Take the material below and reproduce, word for word, only the lines from the line with "31: (188, 197, 0.34)" through the line with "41: (404, 134, 0.45)".
* * *
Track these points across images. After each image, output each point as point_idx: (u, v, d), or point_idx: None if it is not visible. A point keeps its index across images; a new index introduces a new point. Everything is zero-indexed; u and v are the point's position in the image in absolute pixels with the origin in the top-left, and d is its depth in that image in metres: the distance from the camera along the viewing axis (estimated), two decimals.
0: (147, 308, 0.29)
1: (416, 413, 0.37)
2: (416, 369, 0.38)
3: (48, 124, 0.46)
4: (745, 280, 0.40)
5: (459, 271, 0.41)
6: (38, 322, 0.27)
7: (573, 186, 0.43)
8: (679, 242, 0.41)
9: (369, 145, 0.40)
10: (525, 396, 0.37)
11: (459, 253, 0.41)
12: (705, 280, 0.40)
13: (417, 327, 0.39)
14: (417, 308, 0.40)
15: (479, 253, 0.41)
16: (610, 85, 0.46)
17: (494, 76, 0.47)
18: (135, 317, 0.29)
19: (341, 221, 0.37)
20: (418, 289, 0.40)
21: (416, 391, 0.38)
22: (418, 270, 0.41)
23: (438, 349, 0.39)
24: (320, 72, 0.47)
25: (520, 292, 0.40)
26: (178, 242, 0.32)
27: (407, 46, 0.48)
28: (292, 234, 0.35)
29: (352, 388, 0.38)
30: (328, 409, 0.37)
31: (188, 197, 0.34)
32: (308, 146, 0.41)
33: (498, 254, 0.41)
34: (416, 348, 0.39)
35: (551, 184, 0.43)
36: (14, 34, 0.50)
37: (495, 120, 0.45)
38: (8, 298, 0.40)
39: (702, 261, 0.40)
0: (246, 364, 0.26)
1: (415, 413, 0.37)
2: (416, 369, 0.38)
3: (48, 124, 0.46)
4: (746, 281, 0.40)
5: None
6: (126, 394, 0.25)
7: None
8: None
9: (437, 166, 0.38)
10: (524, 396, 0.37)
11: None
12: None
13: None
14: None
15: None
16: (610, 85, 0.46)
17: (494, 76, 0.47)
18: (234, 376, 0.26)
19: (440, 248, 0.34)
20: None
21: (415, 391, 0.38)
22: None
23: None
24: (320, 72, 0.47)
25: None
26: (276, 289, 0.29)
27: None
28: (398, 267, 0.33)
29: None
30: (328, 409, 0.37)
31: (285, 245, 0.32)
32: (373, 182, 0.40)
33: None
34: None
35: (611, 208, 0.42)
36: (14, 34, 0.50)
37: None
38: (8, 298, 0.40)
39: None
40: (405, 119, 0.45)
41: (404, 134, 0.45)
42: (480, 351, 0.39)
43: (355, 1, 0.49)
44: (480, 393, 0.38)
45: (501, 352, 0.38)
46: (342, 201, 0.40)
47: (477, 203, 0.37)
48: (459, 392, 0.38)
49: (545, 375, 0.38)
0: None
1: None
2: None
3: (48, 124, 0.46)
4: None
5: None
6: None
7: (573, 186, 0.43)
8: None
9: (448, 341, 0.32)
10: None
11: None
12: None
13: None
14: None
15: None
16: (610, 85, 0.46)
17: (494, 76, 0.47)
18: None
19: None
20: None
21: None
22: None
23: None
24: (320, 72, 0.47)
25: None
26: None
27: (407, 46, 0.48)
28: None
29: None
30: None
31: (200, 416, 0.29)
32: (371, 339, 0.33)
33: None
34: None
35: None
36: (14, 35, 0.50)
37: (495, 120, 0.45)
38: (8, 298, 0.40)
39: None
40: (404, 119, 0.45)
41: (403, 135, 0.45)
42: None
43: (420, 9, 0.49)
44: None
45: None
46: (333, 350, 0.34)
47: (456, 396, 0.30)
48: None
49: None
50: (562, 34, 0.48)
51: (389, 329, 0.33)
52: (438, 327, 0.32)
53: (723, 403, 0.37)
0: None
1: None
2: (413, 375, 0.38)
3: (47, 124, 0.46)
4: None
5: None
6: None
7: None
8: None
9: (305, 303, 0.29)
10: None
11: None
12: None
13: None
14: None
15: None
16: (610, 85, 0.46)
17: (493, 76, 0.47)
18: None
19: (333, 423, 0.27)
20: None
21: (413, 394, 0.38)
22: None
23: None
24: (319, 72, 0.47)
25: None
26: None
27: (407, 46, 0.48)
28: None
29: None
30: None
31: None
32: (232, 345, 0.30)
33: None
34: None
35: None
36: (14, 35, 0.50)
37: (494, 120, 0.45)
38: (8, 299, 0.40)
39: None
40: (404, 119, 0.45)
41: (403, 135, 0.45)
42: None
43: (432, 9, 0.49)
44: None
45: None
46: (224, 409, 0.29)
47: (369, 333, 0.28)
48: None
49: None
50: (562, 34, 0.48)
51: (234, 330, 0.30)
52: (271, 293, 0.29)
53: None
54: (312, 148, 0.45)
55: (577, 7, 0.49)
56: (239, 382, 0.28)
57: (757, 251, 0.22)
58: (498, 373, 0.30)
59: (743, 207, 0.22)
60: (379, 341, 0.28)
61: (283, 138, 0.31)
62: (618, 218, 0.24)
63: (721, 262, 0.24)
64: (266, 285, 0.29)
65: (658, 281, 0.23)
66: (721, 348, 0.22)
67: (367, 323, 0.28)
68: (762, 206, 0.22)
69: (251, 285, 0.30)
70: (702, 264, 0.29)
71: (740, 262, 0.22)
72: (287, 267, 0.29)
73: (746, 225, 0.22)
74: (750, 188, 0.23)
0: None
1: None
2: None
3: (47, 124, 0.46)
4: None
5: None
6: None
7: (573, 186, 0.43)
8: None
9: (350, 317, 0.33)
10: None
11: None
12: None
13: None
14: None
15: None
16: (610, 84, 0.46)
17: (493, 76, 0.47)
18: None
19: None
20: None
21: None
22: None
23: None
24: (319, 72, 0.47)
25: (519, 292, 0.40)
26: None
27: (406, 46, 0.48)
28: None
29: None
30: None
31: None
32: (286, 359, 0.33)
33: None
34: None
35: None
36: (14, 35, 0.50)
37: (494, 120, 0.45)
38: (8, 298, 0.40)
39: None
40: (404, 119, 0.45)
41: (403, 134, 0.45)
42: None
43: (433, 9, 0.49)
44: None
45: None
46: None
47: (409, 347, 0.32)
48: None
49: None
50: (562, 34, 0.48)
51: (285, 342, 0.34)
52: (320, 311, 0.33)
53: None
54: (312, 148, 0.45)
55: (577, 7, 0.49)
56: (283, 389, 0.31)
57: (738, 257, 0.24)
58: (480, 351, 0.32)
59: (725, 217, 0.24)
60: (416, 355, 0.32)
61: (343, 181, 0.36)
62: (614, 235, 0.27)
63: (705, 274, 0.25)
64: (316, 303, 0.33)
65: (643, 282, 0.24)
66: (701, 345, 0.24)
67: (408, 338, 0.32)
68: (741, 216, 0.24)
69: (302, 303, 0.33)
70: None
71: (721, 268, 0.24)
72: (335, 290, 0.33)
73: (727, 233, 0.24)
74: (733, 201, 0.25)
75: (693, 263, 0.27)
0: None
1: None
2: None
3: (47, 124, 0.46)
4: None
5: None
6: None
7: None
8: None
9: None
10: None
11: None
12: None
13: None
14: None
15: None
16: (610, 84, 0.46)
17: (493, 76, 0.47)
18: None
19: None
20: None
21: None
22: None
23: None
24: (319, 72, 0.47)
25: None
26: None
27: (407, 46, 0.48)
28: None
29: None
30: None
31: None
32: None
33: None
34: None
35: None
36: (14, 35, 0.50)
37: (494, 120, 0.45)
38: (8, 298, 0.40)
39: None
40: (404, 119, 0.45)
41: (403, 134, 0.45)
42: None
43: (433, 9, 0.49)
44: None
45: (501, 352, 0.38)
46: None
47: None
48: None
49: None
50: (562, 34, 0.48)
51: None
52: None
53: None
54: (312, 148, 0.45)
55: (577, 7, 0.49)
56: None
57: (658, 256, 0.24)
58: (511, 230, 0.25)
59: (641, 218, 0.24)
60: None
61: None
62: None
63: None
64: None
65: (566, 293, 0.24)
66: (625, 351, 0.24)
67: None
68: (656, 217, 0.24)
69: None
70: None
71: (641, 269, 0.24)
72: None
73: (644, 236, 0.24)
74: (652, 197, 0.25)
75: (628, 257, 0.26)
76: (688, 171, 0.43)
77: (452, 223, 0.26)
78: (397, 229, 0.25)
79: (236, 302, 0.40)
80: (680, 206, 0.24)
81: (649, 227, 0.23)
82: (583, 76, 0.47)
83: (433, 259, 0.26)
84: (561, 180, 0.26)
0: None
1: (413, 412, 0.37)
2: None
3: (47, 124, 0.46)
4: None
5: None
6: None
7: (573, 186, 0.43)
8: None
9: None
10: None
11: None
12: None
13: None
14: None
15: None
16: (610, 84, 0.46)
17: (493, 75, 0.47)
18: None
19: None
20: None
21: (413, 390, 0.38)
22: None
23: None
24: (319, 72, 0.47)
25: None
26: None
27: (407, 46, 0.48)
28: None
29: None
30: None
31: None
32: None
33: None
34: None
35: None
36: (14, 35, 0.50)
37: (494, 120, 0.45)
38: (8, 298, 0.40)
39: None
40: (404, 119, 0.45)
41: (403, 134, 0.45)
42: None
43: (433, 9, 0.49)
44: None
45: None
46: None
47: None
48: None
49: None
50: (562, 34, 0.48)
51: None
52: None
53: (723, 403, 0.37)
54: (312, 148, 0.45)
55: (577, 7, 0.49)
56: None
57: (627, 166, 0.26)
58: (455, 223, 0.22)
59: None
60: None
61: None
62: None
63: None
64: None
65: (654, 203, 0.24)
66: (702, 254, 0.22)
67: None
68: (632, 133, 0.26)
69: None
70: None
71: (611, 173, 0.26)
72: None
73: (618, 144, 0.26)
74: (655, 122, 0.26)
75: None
* * *
[Output for this exercise]
31: (188, 197, 0.34)
32: (308, 146, 0.41)
33: (498, 254, 0.41)
34: (416, 348, 0.39)
35: (551, 184, 0.43)
36: (14, 34, 0.50)
37: (495, 120, 0.45)
38: (8, 298, 0.40)
39: (702, 261, 0.40)
0: (246, 364, 0.26)
1: (415, 413, 0.37)
2: (416, 369, 0.38)
3: (48, 124, 0.46)
4: (746, 281, 0.40)
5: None
6: (126, 394, 0.25)
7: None
8: None
9: (437, 166, 0.38)
10: (524, 396, 0.37)
11: None
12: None
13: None
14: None
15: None
16: (610, 85, 0.46)
17: (494, 76, 0.47)
18: (234, 376, 0.26)
19: (440, 248, 0.34)
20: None
21: (415, 391, 0.38)
22: None
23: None
24: (320, 72, 0.47)
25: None
26: (276, 289, 0.29)
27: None
28: (398, 267, 0.33)
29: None
30: (328, 409, 0.37)
31: (285, 245, 0.32)
32: (373, 182, 0.40)
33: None
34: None
35: (611, 208, 0.42)
36: (14, 34, 0.50)
37: None
38: (8, 298, 0.40)
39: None
40: (405, 119, 0.45)
41: (404, 134, 0.45)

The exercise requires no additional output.